Provided records
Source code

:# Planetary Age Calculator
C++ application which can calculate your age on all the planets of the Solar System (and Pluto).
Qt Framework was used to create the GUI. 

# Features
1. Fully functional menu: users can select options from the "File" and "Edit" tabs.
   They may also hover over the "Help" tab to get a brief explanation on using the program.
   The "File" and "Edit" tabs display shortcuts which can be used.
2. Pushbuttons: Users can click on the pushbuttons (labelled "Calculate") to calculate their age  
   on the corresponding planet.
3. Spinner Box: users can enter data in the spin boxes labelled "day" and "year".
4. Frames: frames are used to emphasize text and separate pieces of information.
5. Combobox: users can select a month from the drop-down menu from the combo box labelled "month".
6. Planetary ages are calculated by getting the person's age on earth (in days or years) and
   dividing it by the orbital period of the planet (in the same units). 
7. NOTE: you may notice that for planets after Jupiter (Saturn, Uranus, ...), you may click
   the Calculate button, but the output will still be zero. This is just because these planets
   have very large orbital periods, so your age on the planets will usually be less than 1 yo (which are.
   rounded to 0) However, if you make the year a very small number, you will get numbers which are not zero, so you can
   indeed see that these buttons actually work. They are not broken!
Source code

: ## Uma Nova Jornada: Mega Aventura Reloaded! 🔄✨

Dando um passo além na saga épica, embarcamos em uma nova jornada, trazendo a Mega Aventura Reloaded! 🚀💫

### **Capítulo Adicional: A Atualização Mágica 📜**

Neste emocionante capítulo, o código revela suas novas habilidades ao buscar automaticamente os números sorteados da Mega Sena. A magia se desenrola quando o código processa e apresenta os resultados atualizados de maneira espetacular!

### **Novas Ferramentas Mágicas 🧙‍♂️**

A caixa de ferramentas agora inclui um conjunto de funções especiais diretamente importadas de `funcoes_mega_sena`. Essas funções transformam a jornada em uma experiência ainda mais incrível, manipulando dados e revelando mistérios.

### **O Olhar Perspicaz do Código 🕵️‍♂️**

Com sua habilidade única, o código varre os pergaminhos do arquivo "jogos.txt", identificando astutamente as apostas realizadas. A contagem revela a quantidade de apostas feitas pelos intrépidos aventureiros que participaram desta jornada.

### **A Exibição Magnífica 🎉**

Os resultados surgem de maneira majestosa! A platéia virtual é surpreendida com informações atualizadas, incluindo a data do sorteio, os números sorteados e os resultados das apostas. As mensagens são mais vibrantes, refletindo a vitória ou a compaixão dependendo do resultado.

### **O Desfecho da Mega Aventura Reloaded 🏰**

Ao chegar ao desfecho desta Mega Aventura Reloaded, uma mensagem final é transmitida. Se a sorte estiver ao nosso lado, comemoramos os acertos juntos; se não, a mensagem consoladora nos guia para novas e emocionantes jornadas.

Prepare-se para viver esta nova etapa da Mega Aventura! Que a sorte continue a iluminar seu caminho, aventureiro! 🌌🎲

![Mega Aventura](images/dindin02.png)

Problem description
Copy all lines of the material above where the string "that" occurs.

The answer
7. NOTE: you may notice that for planets after Jupiter (Saturn, Uranus, ...), you may click
   indeed see that these buttons actually work. They are not broken!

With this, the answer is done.